Unstructured Data & Structured Data - Complementary, not Divisive
2011 finished with the European leg of the 2011 Global Netezza Roadshow. We shared product updates, customer case studies and just got together with our community in Paris, London, Milan and Frankfurt. A year ago I wrote about a great restaurant in Milan that I visited when I was there for the Netezza roadshow in 2010 and, true to form, I ate well there on this trip too - especially the place that has a chocolate board as well as a cheese board!
The European VP of our customer Catalina Marketing presented at the Milan Roadshow; she told us about their biggest table - 1.2 trillion rows. That is staggering. I often tell the Catalina story – how they do real-time scoring of your ‘basket’ at the supermarket checkout, and print out a personalized money-off coupon on your till roll. It’s a great example of big data analytics in action. But it is a story of relational big data (very big - Catalina have over 2 peta-bytes of data under management on IBM Netezza appliances).
In Milan, as at our London roadshow, I was presenting the IBM vision for managing big data that isn’t only relational. Many of the case studies from the niche players for unstructured big data (usually internet-sourced data) are isolated from the corporate data warehouse; sometimes they appear to be in competition with the corporate (relational) data warehouses. It has struck me there’s an element of the OODBMS zealotry amongst some of this crowd. And it really isn’t helpful for corporate data architects trying to get a grip on the implications of this new world, trying to forge a big data vision for their employers. Those architects want all their data assets to be exploited for maximum value, but the old spectre of data silos re-emerges with the prospect of a sprawl of unconnected data marts some structured, some unstructured. This prospect probably isn’t even helpful to the NoSQL proponents who aren’t going to destroy SQL for analytics, and so will have to co-exist with it.
But one of the plus points of being in IBM is that I have the widest palette of data management tools available to me in-house to paint my picture of big data management. I can blend real-time streaming data capability, Hadoop-based map-reduce capability and relational, analytic appliances. Which is just as well, because wherever I look in the IBM customer base at big data stories, if there is unstructured data being used it is almost always being re-used, to deliver additional insight, in conjunction with corporate relational data assets. Whether it is PNNL processing streaming smart grid data then re-analysing it at rest to build predictive models of grid behavior or sentiment analysis of retailer web presence being subsequently combined with customer purchasing history to predict buyer intentions, the pattern emerges of the multiple technologies rendering multiple insights, often using internet and corporate data sources together.
So to return to the beleaguered corporate big data architect, I think that there is no single technological silver bullet for all your analytic workloads. There’s not even one exclusive technology for each of your Internet data sources. To deliver all the analytic workloads on all the data sources we’ll be moving data around, all in one logical data warehouse, combining it to support the different use cases that each deliver their own value to the organization. But that doesn’t mean I’d support an emergent adhocracy of polymorphous data marts. A sprawl of data marts has already proved problematic for many organizations. What I think it means is that the successful corporate big data architectures will combine use case-driven delivery on an infrastructure that can put the right data, in the right place, in the right combinations to support those use cases.

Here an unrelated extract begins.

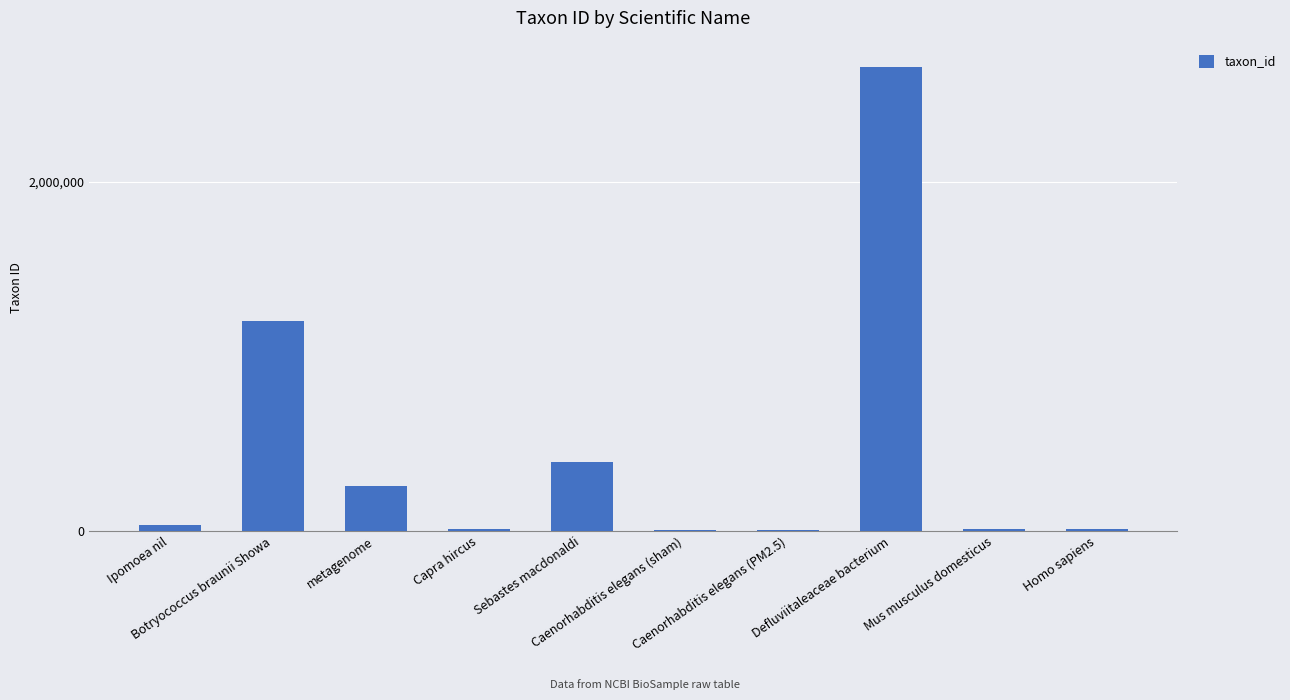

Where is the data nearest to the value 1333475?

Botryococcus braunii Showa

And yes, I am talking Smart Consolidation again, and yes I would say fair enough if you raise the Mandy Rice-Davies objection that what else would an IBMer say when his employer is the only player in the market who has all the products to build such architecture. All I’d say in my defense is that if a friend was considering joining some big data niche vendor, the first thing I would recommend they ask, as a measure of their prospective employer’s credibility and their prospect of longevity, would be ‘what’s your strategy for co-existence with the relational world and other big data niches?’
For More Information:
 credit to Gartner Group for the concept of logical data warehouse
 yup, that is possibly one of the top ten bollox sentences you’ve ever read, unless you’ve read much post-structural analysis, in which case it’s not even on the radar. But i couldn‘t resist it, and anyway it sounds better than ‘lots of data marts springing up around the enterprise on different technologies, each addressing one use case without reference to any over-all architecture’.